=== BRIEF ===
From the records below, transcribe exactly the lines that begin at the line with "https://t.co/6Zz8oI9aTS Vulnerability Alert" and end at the line with "their target audience more", both included.
◆ ◆ ◆
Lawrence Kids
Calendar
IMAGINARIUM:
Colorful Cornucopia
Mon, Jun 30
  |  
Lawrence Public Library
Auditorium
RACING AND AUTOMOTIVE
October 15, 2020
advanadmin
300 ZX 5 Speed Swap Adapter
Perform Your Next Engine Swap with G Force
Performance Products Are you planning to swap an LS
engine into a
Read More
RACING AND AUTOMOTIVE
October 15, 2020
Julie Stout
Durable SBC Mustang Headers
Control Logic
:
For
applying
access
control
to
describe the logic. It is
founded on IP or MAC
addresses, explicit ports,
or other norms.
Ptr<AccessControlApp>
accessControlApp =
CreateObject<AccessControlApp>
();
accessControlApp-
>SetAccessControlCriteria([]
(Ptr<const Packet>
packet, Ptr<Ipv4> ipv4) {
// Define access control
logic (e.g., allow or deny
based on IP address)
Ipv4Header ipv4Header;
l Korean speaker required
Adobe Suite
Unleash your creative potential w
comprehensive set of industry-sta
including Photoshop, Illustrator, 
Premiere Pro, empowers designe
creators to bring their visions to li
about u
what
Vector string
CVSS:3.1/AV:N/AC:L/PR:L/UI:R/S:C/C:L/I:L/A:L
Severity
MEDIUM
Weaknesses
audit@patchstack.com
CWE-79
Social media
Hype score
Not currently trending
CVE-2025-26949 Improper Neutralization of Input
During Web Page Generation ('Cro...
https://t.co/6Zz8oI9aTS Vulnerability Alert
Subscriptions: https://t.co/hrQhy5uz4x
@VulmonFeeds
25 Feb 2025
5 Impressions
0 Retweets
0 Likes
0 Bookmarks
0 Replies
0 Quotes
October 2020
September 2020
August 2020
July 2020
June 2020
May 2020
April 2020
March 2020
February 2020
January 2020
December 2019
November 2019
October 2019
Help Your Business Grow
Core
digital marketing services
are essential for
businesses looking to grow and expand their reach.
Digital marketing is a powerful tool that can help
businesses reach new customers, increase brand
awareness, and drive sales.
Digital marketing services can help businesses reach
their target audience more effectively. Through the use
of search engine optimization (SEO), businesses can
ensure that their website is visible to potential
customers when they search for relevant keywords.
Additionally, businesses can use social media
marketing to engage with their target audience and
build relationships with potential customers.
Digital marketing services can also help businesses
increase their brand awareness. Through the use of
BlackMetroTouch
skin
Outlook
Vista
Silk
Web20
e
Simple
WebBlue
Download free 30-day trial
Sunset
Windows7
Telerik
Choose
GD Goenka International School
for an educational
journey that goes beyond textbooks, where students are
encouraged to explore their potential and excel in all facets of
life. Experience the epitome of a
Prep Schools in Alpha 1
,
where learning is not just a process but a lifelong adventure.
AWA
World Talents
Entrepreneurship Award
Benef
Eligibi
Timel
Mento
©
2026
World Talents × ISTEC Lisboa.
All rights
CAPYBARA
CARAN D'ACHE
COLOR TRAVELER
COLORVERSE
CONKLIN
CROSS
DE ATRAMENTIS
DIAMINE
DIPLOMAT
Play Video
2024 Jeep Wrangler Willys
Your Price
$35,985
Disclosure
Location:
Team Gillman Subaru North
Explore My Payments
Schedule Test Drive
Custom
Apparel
◆ ◆ ◆
=== TASK ANSWER ===
https://t.co/6Zz8oI9aTS Vulnerability Alert
Subscriptions: https://t.co/hrQhy5uz4x
@VulmonFeeds
25 Feb 2025
5 Impressions
0 Retweets
0 Likes
0 Bookmarks
0 Replies
0 Quotes
October 2020
September 2020
August 2020
July 2020
June 2020
May 2020
April 2020
March 2020
February 2020
January 2020
December 2019
November 2019
October 2019
Help Your Business Grow
Core
digital marketing services
are essential for
businesses looking to grow and expand their reach.
Digital marketing is a powerful tool that can help
businesses reach new customers, increase brand
awareness, and drive sales.
Digital marketing services can help businesses reach
their target audience more effectively. Through the use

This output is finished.